New Insights in Acanthamoeba.

Acanthamoeba is a free-living amoeba genus able to cause severe infections, such as Granulomatous amoebic encephalitis (GAE), epithelial disorders and a sight-threatening disease called Acanthamoeba keratitis (AK) [...].

Acanthamoeba is a free-living amoeba genus able to cause severe infections, such as Granulomatous amoebic encephalitis (GAE), epithelial disorders and a sight-threatening disease called Acanthamoeba keratitis (AK) [1,2]. These opportunistic pathogenic protozoa have been isolated from different sources, with preference for soil and water niches [3], and they can be classified into 23 genotypes based on their 18S rRNA sequences [4]. Moreover, these organisms are capable of surviving in both external environments as well as inside an infected host as parasites. This double condition causes them to be called amphizoic organisms.

The genus Acanthamoeba is considered an emerging parasite due to the difficulty of treating infections by these organisms [5]. Furthermore, its clinical importance not only falls on its capability to produce infections, but also on its ability to harbor other pathogenic microorganisms as endosymbionts [6]. The wide distribution of Acanthamoeba in natural environments such as soil, airborne dust and water and the underdiagnosis of GAE and AK cases have made it difficult to investigate possible sources of infection. Moreover, the lack of a stable classification of this genus complicates the identification of individual isolates, including the matching of amoebae from infections with organisms from the environment.

Acanthamoeba is able to produce a life-threatening central nervous system (CNS) infection among the immunocompromised population, known as Granulomatous amoebic encephalitis (GAE).
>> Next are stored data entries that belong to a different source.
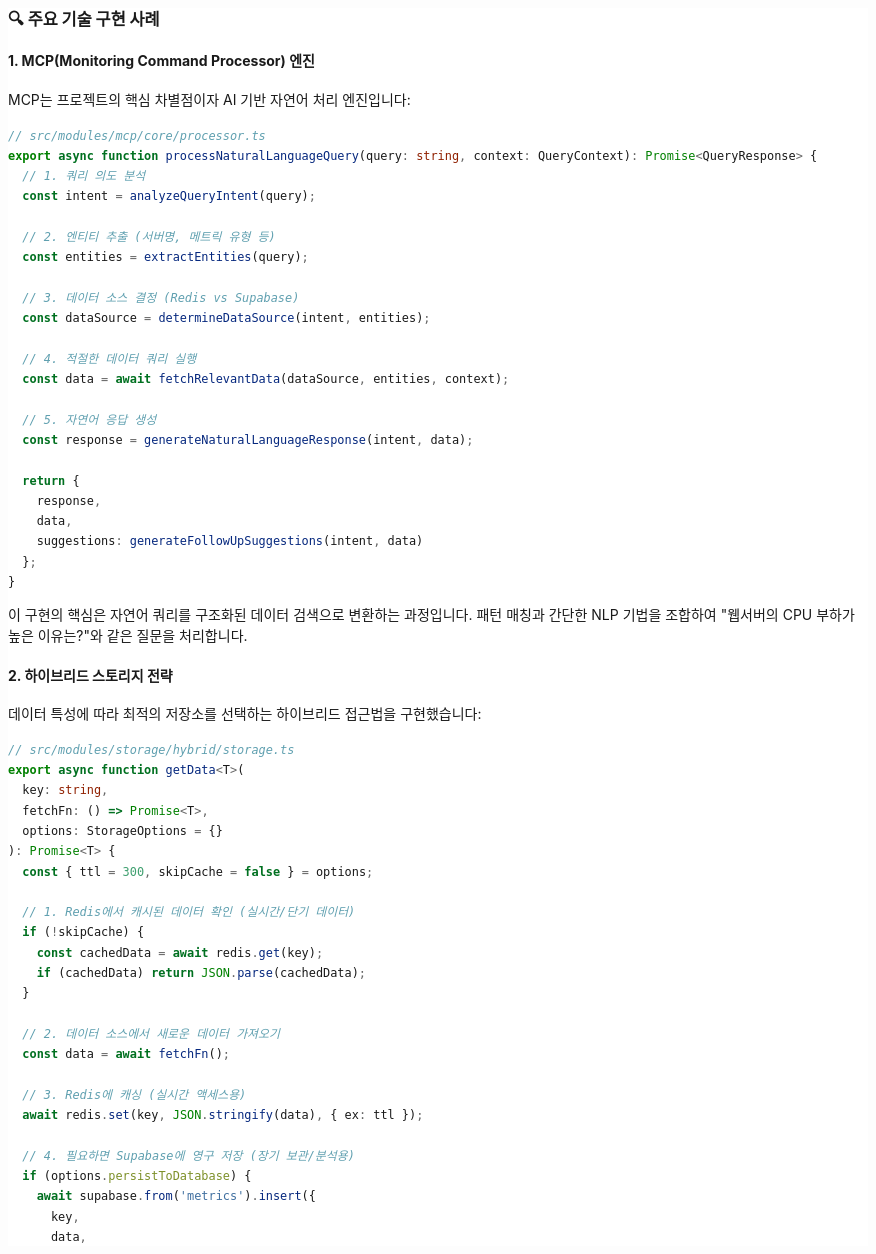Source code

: ### 🔍 주요 기술 구현 사례

#### 1. MCP(Monitoring Command Processor) 엔진

MCP는 프로젝트의 핵심 차별점이자 AI 기반 자연어 처리 엔진입니다:

```typescript
// src/modules/mcp/core/processor.ts
export async function processNaturalLanguageQuery(query: string, context: QueryContext): Promise<QueryResponse> {
  // 1. 쿼리 의도 분석
  const intent = analyzeQueryIntent(query);
  
  // 2. 엔티티 추출 (서버명, 메트릭 유형 등)
  const entities = extractEntities(query);
  
  // 3. 데이터 소스 결정 (Redis vs Supabase)
  const dataSource = determineDataSource(intent, entities);
  
  // 4. 적절한 데이터 쿼리 실행
  const data = await fetchRelevantData(dataSource, entities, context);
  
  // 5. 자연어 응답 생성
  const response = generateNaturalLanguageResponse(intent, data);
  
  return {
    response,
    data,
    suggestions: generateFollowUpSuggestions(intent, data)
  };
}
```

이 구현의 핵심은 자연어 쿼리를 구조화된 데이터 검색으로 변환하는 과정입니다. 패턴 매칭과 간단한 NLP 기법을 조합하여 "웹서버의 CPU 부하가 높은 이유는?"와 같은 질문을 처리합니다.

#### 2. 하이브리드 스토리지 전략

데이터 특성에 따라 최적의 저장소를 선택하는 하이브리드 접근법을 구현했습니다:

```typescript
// src/modules/storage/hybrid/storage.ts
export async function getData<T>(
  key: string,
  fetchFn: () => Promise<T>,
  options: StorageOptions = {}
): Promise<T> {
  const { ttl = 300, skipCache = false } = options;
  
  // 1. Redis에서 캐시된 데이터 확인 (실시간/단기 데이터)
  if (!skipCache) {
    const cachedData = await redis.get(key);
    if (cachedData) return JSON.parse(cachedData);
  }
  
  // 2. 데이터 소스에서 새로운 데이터 가져오기
  const data = await fetchFn();
  
  // 3. Redis에 캐싱 (실시간 액세스용)
  await redis.set(key, JSON.stringify(data), { ex: ttl });
  
  // 4. 필요하면 Supabase에 영구 저장 (장기 보관/분석용)
  if (options.persistToDatabase) {
    await supabase.from('metrics').insert({
      key,
      data,
```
Although the prevalence of GAE worldwide is low, the mortality rate oscillates between 95 and 98% among infected patients [7]. On the other hand, the most common pathology due to Acanthamoeba is Acanthamoeba keratitis (AK), produced in healthy individuals, especially contact lens wearers [2]. Lately, the number of AK infections has been increasing from 17 to 70 per million among contact lens wearers [8]. The contamination of contact lens cases with amoebae is the first step in AK infection [8]. Generally, contact lens solutions include anti-fungal and anti-microbial components, which are not fully effective against Acanthamoeba trophozoites and cysts [9]. On the other hand, the current AK treatments are normally toxic, last a long time and are non-specific [2]. Therefore, the development of new formulations against Acanthamoeba strains are needed.
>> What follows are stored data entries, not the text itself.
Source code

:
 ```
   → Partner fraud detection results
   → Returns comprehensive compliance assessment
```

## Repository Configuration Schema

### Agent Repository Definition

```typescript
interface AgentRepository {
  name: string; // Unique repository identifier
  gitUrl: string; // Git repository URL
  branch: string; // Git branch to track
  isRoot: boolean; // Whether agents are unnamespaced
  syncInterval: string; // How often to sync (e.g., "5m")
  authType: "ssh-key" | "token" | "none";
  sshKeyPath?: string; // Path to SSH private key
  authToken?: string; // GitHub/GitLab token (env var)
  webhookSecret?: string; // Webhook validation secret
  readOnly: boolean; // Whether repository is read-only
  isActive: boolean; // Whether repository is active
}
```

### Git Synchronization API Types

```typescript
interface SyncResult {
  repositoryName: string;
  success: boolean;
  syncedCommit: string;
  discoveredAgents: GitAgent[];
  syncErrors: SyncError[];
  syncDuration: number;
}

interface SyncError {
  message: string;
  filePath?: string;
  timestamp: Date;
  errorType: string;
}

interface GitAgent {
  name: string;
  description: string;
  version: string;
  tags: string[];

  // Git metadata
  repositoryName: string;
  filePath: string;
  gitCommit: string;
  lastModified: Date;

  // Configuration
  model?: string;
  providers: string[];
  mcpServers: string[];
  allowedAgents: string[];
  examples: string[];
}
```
Acanthamoeba detection methods are mainly based on microscopic techniques, but these methods are laborious, long-lasting and require amoeba culture [2]. In addition, amoeba culture is only positive in around 55% of the cases, and the quantity of the obtained sample could be not enough to see the protozoa. PCR (polymerase chain reaction) testing is a rapid detection technique of Acanthamoeba parasites at the genotypic-level (T1-T23) [10]. Acanthamoeba genotyping is gaining importance at the treatment level because different genotypes show variation in symptoms and response to the treatment [11]. However, PCR presents different limitations, such as insufficient target DNA yield or non-specific DNA amplification [12]. Thus, in order to reduce the AK infection damage, new rapid and reliable diagnostic tools need to be developed.

The current Pathogens Journal Special Issue, New Insights in Acanthamoeba, is focused on the most recent advances related to the pathogenesis, diagnosis and treatment of this opportunistic parasite. All these improvements mean significant and laborious research, which contributes to establishing further treatments and diagnosis tools, as well as to better understanding Acanthamoeba pathogenesis. From the Pathogens Journal and as Guest Editors, we would like to acknowledge the authors for their contributions and encourage them to continue with their interesting investigations.